Me siento a escribir sobre el peso que se posa sobre el
asiento que me mantiene expectante frente al lienzo blanco e iluminado que
espera que yo escriba algo, porque si no lo hiciera la propia pantalla cejaría
en el empeño y se iría a negro de tanto letargo.
Parece de brujos, pero hace un
momento una retahíla de ideas fluían sin necesidad de espera, pero cuando llega
la hora de depositarlas en la mejor
compostura se diluyen hasta dar la impresión de que nunca existieron, de
desconocer el espíritu que las animó a generar una composición breve pero
inundada de sinfonías sutiles y armoniosas que me provocaban la volátil sensación
de un momento trascendente.
Y ¿qué era lo que yo me decía en esos momentos
que hablaba conmigo? No recuerdo. Lástima que del cerebro al teclado haya una
distancia de años, una longitud insalvable.
Recuerdo, sin embargo, que evoqué la impresión causada por
la esperanza de ir a vivir, ya una vez jubilada,
a una isla canaria. Sopesé en ese instante la inocencia con la que durante
tantos años dibujaba mi futuro con el presente que he cosechado y al que si tuviera que darle un
nombre le llamaría ceniza.
Pero es cierto que esa idea, de la que emergen destellos que
pudieran calificarse de gritos desesperados para asir la contemplación de una
tierra acogedora en la que el mar y el sol provean a los sentidos los alimentos
necesarios para poder llegar a ser realmente un ser humano pleno y sonriente,
han hecho bullir nuevos compases en la sinfonía de mi ya aburrida vida.

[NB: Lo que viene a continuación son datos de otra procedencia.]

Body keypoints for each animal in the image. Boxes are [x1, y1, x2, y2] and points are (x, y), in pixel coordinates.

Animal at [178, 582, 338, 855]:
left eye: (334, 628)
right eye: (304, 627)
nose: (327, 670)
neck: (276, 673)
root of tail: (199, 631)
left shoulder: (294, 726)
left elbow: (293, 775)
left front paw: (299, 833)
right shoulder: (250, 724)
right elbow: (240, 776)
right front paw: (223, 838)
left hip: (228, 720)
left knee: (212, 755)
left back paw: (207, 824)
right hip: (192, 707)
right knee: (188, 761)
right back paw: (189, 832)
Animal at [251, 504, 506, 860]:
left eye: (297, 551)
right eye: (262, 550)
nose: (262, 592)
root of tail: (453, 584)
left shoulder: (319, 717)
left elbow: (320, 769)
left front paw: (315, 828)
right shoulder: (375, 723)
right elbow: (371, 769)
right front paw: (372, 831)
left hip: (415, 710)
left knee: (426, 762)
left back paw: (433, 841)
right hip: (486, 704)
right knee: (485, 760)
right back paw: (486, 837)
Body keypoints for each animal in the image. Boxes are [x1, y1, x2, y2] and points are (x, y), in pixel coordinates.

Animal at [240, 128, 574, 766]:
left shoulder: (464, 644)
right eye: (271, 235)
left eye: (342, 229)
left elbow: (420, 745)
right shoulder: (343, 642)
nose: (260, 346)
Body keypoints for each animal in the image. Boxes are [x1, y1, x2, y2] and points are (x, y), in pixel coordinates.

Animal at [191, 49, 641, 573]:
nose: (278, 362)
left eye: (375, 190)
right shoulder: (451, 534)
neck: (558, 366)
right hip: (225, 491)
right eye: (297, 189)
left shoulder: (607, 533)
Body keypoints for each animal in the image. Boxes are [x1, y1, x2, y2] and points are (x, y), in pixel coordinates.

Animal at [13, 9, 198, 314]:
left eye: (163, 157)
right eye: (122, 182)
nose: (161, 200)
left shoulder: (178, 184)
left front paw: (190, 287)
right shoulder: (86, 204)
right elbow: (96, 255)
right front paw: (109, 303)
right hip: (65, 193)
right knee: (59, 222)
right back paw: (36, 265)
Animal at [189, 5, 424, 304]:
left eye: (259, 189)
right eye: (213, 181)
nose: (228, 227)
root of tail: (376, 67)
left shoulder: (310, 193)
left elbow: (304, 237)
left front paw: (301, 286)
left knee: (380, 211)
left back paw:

Me incomoda este cromo en el que me han incorporado; por mucho
que mire el cielo no hallo hueco por el que dejar escapar un solo esbozo de mi
imaginación y desarrollar periplos y viajes, esparcir luces y colores con los
que poder sobrevivir flotando sobre esta especie de conjuro con el que se
empeñan en emponzoñarnos.
No hay forma de desprenderse de la tela de araña a la que
nada más retirar las sábanas de la cama te quedas pegado. Y pienso, inútil
anhelo, que cerrando los ojos me desprenderé de sus pegajosas hebras. Es
inevitable, los sueños forman parte de la madeja y con el tiempo, entre el Sol
y la Luna, los párpados tienden a oscurecer la claridad de los ojos y las
comisuras de los labios se desploman a ambos lados de las mejillas: Inevitablemente
es la tristeza que ya se ha instalado en el alma y dibuja perfiles inconfundibles en su mascota más querida.
Observo a los demás para obtener respuestas y solo obtengo
una sonrisa irónica al mirarme al espejo.